Not many tourists come here because it is 55km east of Siem Reap requiring 1.5 hours of travel on an uneven dirt road for some parts. Due to its distance, Kampong Khleang remains untouched by commercialisation. The six of us were the only visitors that day!
Kampong Khleang is a sprawling community of about 1,800 families or 6,000 total residents living in houses built on very tall stilts, while others live on floating platforms (pontoons) that “go with the flow” of Tonle Sap.
Our visit became somewhat of a novelty, especially when we were armed with goodies for the children. We attracted a small following and were made to feel welcomed with lots of friendly smiles, waves and enthusiastic hellos. At no time did anyone ask for money or try to sell something to us. Most of the residents carried on with what they were doing and didn’t seem to mind when we stopped to photograph them. Our tour guide played the role of interpreter and this helped a lot in our interactions with the residents in getting a first-hand account of life on water.
We stopped by at one of Kampong Khleang’s schools to distribute some supplies. Our visit was unexpected and the children were in the middle of their lessons when we walked into their classrooms. They were thrilled to receive stationery sets, bubble straws, sweets and titbits. These are children from the floating village who walk, cycle or paddle boats to school everyday, depending on the water levels.
Life for the residents is hard. Everyday is a fight for survival. They are desperately poor and their primary concern is to fulfil their basic needs for food and shelter. Their existence and livelihood are determined by Tonle Sap, whose water levels can rise between 20 feet to 40 feet high.
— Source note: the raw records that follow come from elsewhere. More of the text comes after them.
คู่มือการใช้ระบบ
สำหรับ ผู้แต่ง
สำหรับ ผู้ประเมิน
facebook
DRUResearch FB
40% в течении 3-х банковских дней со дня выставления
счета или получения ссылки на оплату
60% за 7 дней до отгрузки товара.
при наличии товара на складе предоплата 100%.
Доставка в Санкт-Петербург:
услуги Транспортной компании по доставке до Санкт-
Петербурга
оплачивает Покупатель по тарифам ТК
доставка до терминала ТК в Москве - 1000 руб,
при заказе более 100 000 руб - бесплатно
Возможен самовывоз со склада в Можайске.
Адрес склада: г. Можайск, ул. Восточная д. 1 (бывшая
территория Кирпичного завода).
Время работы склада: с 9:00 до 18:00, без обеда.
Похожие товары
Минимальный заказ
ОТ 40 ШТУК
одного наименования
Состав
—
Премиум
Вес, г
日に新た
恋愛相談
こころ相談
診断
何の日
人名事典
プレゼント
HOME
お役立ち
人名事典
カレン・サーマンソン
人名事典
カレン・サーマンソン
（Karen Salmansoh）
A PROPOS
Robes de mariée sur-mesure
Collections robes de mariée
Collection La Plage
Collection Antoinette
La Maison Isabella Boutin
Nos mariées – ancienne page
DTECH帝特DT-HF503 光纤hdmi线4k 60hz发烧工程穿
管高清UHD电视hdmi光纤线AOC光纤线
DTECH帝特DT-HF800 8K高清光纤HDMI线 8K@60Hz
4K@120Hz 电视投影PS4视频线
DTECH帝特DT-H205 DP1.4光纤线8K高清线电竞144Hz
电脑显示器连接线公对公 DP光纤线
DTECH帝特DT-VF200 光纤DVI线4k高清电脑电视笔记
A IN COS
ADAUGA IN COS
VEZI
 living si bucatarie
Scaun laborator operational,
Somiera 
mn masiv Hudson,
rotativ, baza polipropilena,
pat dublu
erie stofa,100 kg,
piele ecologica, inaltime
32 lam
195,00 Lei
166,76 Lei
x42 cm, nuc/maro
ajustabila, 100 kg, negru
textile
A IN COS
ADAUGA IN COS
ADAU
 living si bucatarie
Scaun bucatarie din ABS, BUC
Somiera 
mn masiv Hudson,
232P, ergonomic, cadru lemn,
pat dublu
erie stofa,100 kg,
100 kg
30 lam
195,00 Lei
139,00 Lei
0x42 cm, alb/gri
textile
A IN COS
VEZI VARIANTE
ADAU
In order to survive, they build houses on giant stilts along the banks of the lake – sometimes as high as 30 feet. The residents get in and out by long wooden ladders.
Children as young as 4 years old are very nimble at going up and down the steep wooden stairs without any hand rails. No one seems to be worried that they might just accidentally slip between the steps and fall into the water! This fear only exists for urbanites like us!
Other people live on boats, or floating pontoons. So when the flood waters rise, their houses rise right with it. Whole families live in one room and cooking stoves, general stores, schools and even medical clinics can be seen floating along.
Interestingly, there is a class divide between the inhabitants of stilt houses and the floating village people. Those living in stilt houses are considered to be of “higher class” even though they are just simple one-room huts. However, when the water levels of Tonle Sap rise during the rainy season, the floating villagers have the advantage of being able to “rise” to the occasion, whereas water can come right up to the floorboards of the stilted houses and even partially submerge them!
After two hours walking in Kampong Khleang, we boarded a private open-top motorised boat for a ride to the open waters of Tonle Sap lake to catch the sunset. A good thing about Kampong Khleang is that the boat service is still owned and operated by the locals, which means that every dollar spent on the boat trip goes back to the community.
It is only when the boat navigates away from the stilt houses and makes its way through the waterway that you see several dozens of wooden houses floating on the river. There are small gardens, house pets and pigs out on balconies, as well as bicycles and motorbikes parked inside the floating houses.
People dry their laundry on their floating homes, burn cooking fires and bathe in the lake. They cultivate fish farms contained in water, haul in catches with huge nets, sun-dry them and go to the next town to sell their catch. The water also serves as a huge playground for children who paddle canoes or amuse themselves in buckets around the river banks.